● Extract to read
━━━━━━━━━━━━━━━━━━━━
Without going into too much detail, I can say that instances of problems with grades and communication plagued my son's school life. How a well-behaved child with near perfect grades managed to have so many issues I will never understand. But my biggest takeaway from this year is that as a parent, it is my sworn duty to know what is going on at school and communicate with my child's teacher -- parent involvement.  I also learned it wasn't necessarily my place to try and change the teacher's classroom policies (no matter how nonsensical they seemed to me), but to work with him or her and communicate any concerns.

I was shocked that I would be the only parent from my son's class who showed up at parent nights. And Cameron's teacher gave me some insight that made my heart heavy for the other children in her class. In so many words, his teacher stated that it was the parents' responsibility to communicate with her about any problems they notice on progress reports and otherwise, not hers. Parent involvement is key to your kid's success in school. If the parents don't care, she doesn't care, but she would do everything she could to work with parents who reached out to her. If you're not involved, teachers assume you don't care. Unfortunate, but true. You have to show the teacher, not to mention your child, that you care.

Now, I remember a time when teachers came and visited students at their homes and they reached out to parents rather than waiting for the parents to do so. But this is a different time. However, don't get me wrong about his teacher, she was passionate about teaching and was doing her best with a classroom of 33 or more kids at a charter school with very limited funding and resources. And while we didn't see eye-to-eye on some things, and I had to stay on top of her concerning issues I had that we needed to fix, she did work with me each and every time I needed her.

At a particular parent night, I was again the only parent there to talk with her. She showed me stacks and stacks and stacks of papers with grades of zeroes, as she wondered where the other parents were. The class averages in some subjects were well below failing, yet few parents showed any concern. I'm a WAHM now, but I know what it's like trying to find the time work outside of home and take care of home, especially as a single parent. But I couldn't slack up on my involvement in my son's school life.  As a parent you hate that school is even an issue; you hope that everything is perfect, but it isn't.

I guess my advice here is to be involved in some way. If you can't volunteer in your kid's classrooms or chaperone on every field trip, at least stay abreast on what's going on at school and communicate with your child and his or her teacher. We have to stand up as advocates for our children. No one else is going to do the job. Show your child that you care. Parent involvement is an absolute must.
━━━━━━━━━━━━━━━━━━━━
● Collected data
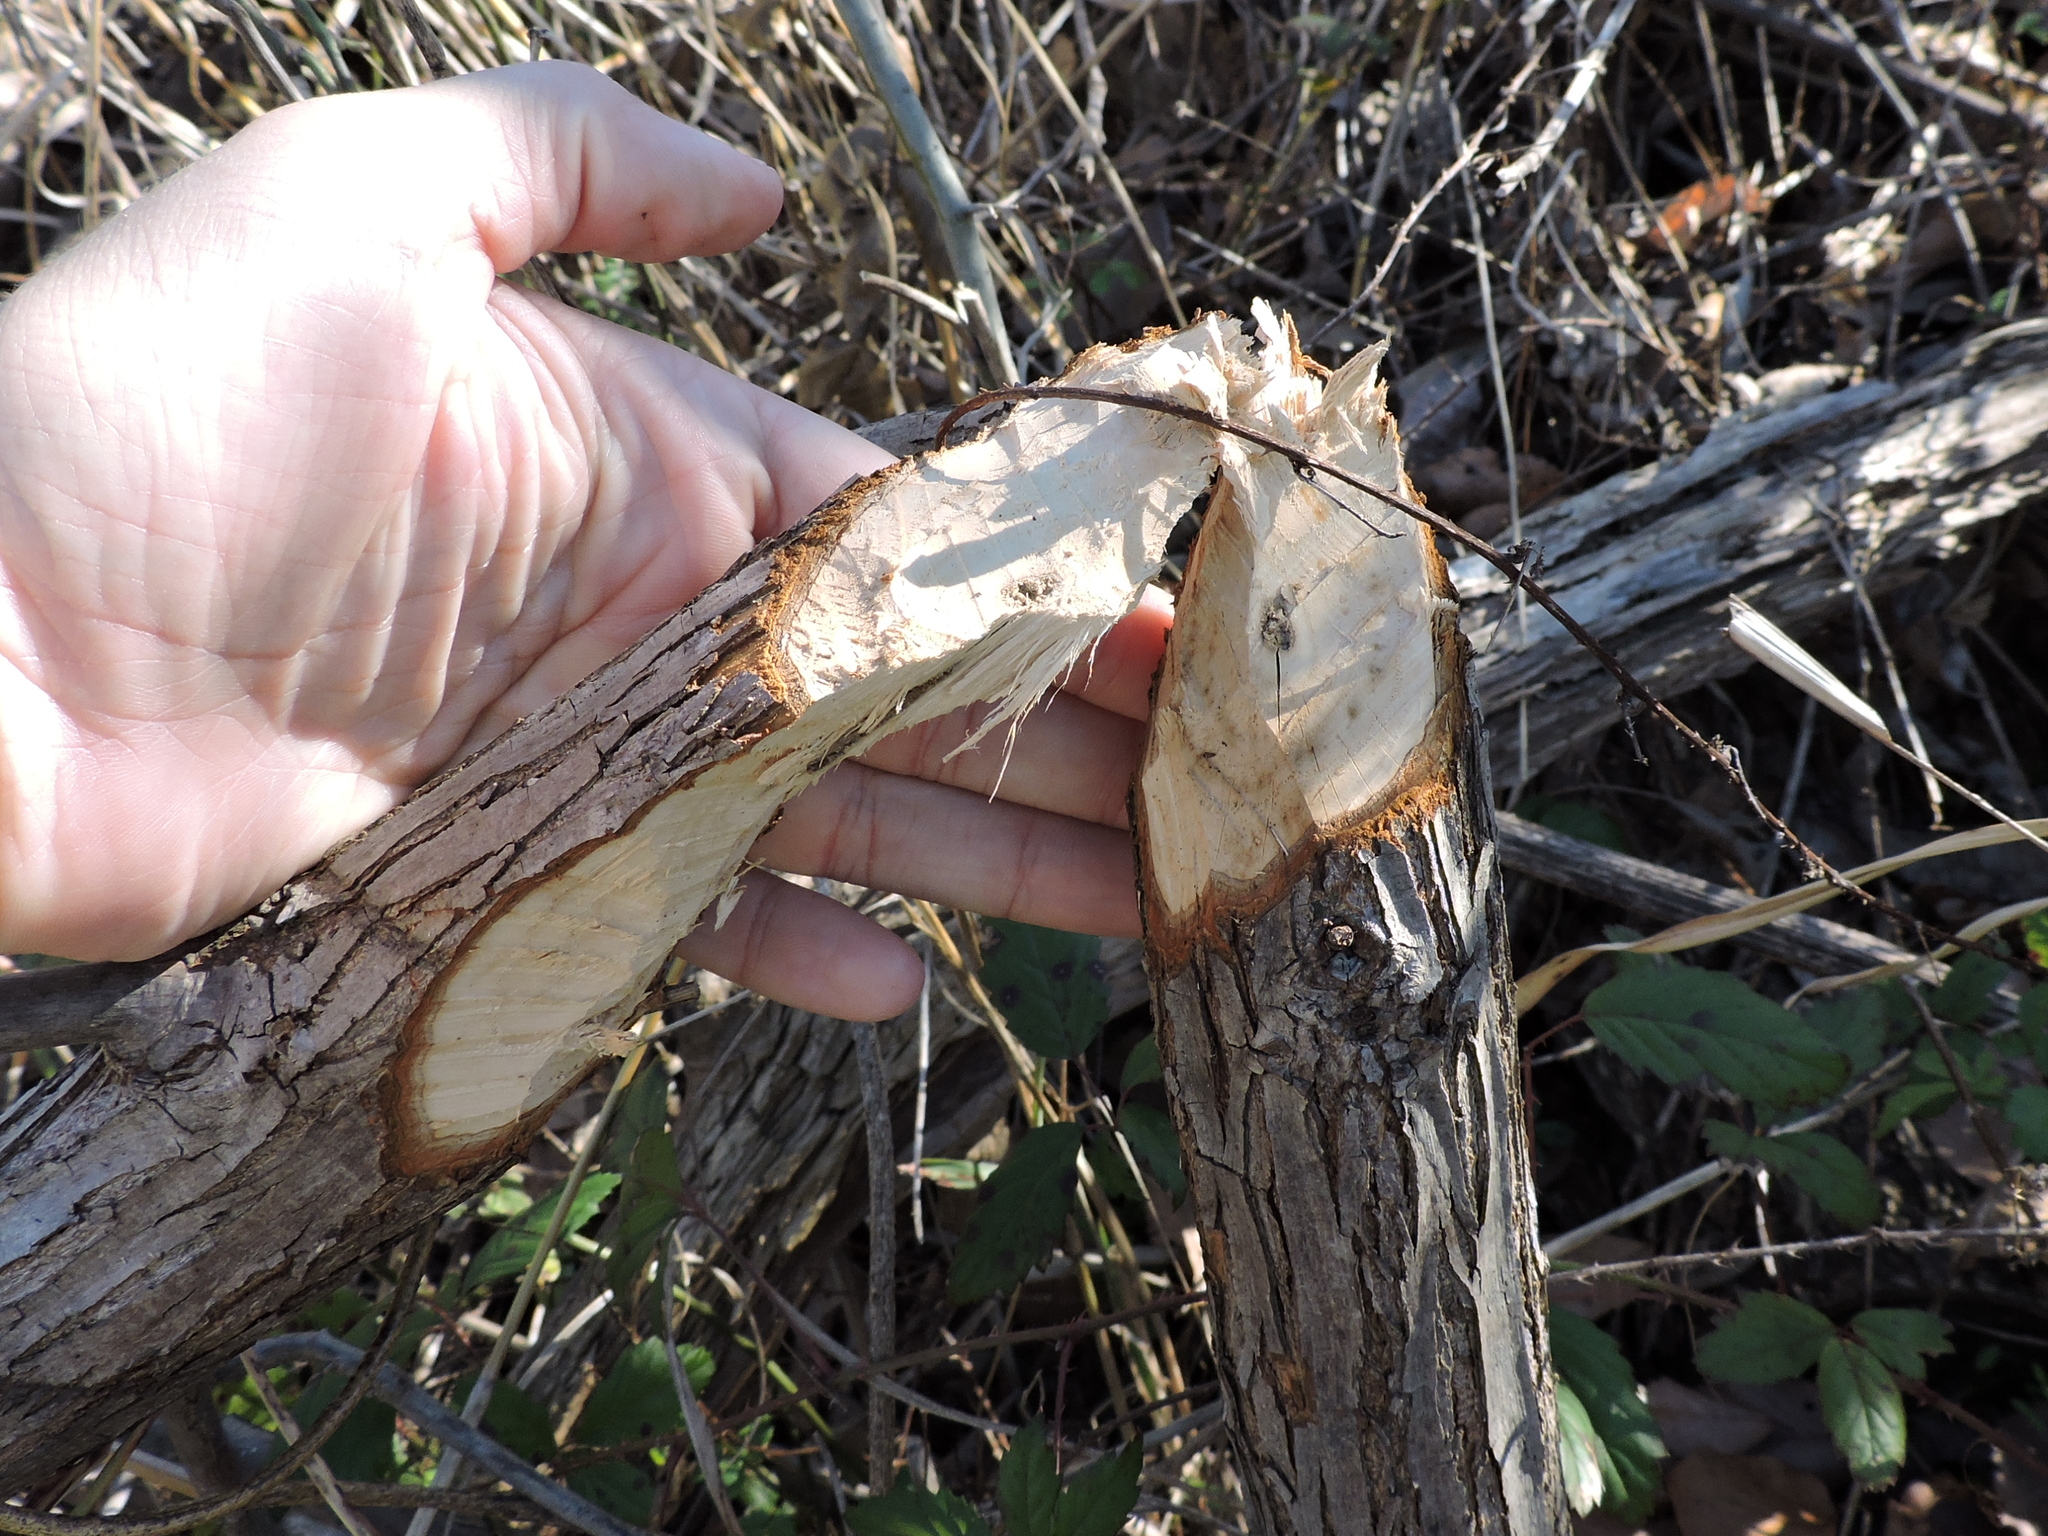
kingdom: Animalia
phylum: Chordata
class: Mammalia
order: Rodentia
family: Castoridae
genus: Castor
━━━━━━━━━━━━━━━━━━━━
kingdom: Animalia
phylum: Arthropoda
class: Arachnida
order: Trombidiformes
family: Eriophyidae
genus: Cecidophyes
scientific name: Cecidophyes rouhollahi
━━━━━━━━━━━━━━━━━━━━
● What you are asked to do
Copy out the text on parent involvement, starting at the words "Now, I remember" and stopping after "I needed her.". Rename "charter school" as "public school" throughout.

● Answer to this task
Now, I remember a time when teachers came and visited students at their homes and they reached out to parents rather than waiting for the parents to do so. But this is a different time. However, don't get me wrong about his teacher, she was passionate about teaching and was doing her best with a classroom of 33 or more kids at a public school with very limited funding and resources. And while we didn't see eye-to-eye on some things, and I had to stay on top of her concerning issues I had that we needed to fix, she did work with me each and every time I needed her.